September is NICU Awareness Month. I’m fortunate to be blessed twice in my life by the NICU.
I was a NICU baby. I was one of the lucky ones, especially for the year 1988. Born 6 weeks early, all the doctors said I’d get sicker before I got better, but instead I only got better. By the grace of God and the skill of doctors at St. Joes, I spent just three days in the hospital.
This past May, I was medically induced into labor due to high blood pressure. I wasn’t really concerned about my baby being in the NICU. Everyone tells you 37 weeks is term, everything should be fine. Considering the nurses really weren’t concerned beforehand, I’m sure that is usually the case.
My son, Aiden, was born on May the 4th at around 6:30. I can’t recall the time because I was rushed in for a c section, petrified. I held him for a brief moment before they whisked him out of my arms. I’ve had three other children, and when I saw the amount of people surrounding my baby, I knew something was wrong.
Aiden’s lungs were underdeveloped and lacked surfactant, very similar to my condition 30 years ago. I was naive. I don’t think I truly understood how sick he really was until the next day. My thoughts were he’d only get better and we’d be out in a couple days.
I didn’t hold my baby again for two days.
He wasn’t nursed until he was 5 days old.
His dad didn’t hold him until he was 5 days old.
I was discharged without my baby.
He couldn’t come home till he was 11 days old.
The lowest point was walking into my sons’ room in the middle of the night on day 7 and hearing he had a de-sat that was significant. He had such a good day earlier and I hoped we’d get discharged soon. All I could do is cry and just say how I just should’ve waited. I shouldn’t have let them induce. I’ll never forget the night nurse who let me cry and reminded me that if I wasn’t induced, it could’ve been worse. It was NOT my fault.

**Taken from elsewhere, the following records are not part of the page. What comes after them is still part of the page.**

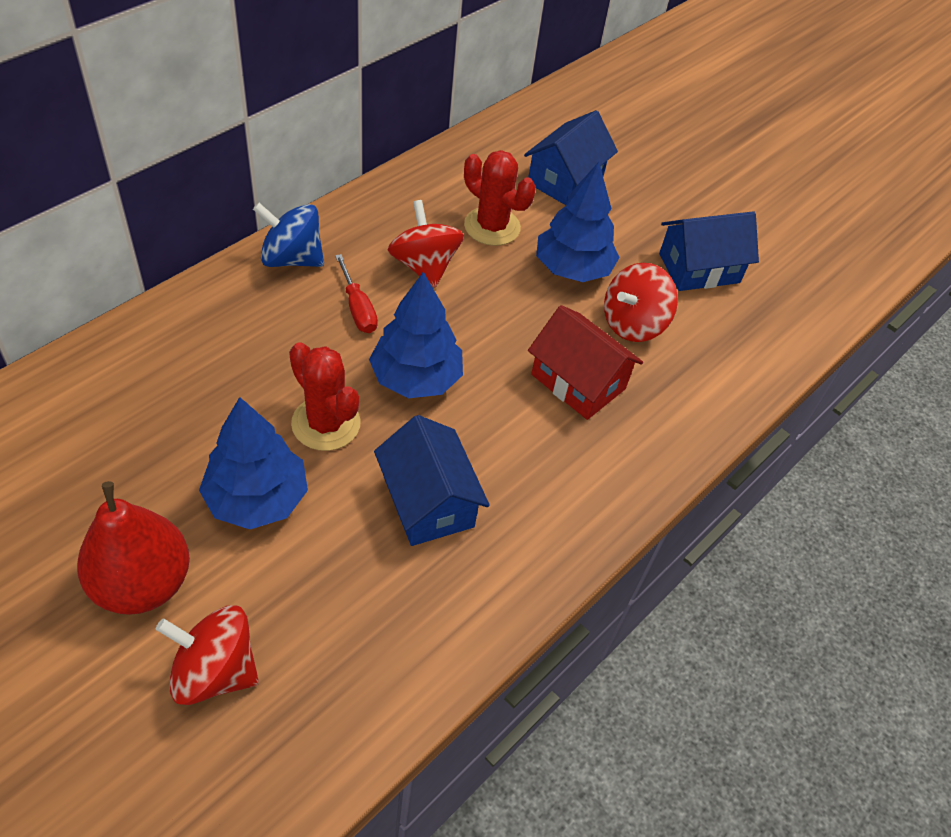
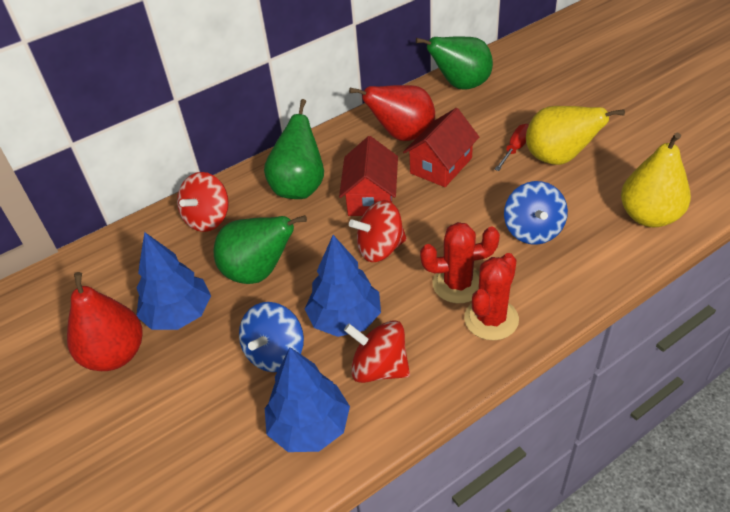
blue house: [374,415,490,546] [524,110,618,205] [659,211,759,291] = 3 -> none = 0
blue spinning top: [253,203,324,267] = 1 -> [239,302,304,372] [504,181,568,245] = 2
green pear: none = 0 -> [214,215,307,284] [264,99,324,199] [416,36,493,90] = 3
red house: [528,305,643,420] = 1 -> [339,136,398,216] [403,108,479,187] = 2
red pear: [77,481,190,615] = 1 -> [67,272,143,371] [349,85,435,141] = 2
yellow pear: none = 0 -> [526,106,625,165] [621,133,691,227] = 2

There is mourning that comes with having a baby in a NICU. Even though Aiden was relatively ok, I still mourn the fact I didn’t get to have a labor and delivery like I did with my first three. I had an emergent c-section, didn’t get to bond with my baby or have him in my room. My kids suffered because they were without their mommy for quite a while. Not having all my children together was heartbreaking.
But then as any NICU parent will tell you, there are some truly amazing moments. The wonderful memories etched into my mind, include: the first time I fed my baby, that I nursed him, when he got off the c-pap, and finally taking him home.
I also had an amazing community of friends and family, that visited me at the hospital, brought food for my family and made sure my kids got to and from school.
Thankfully, Aiden is fine. I’m incredibly thankful to all the doctors and nurses that took care of us both. Know that if you’re a NICU mom it’s ok to not be ok. As hard as it is, try to take care of yourself and take the help that is offered. And hold on to your faith in whatever that may be.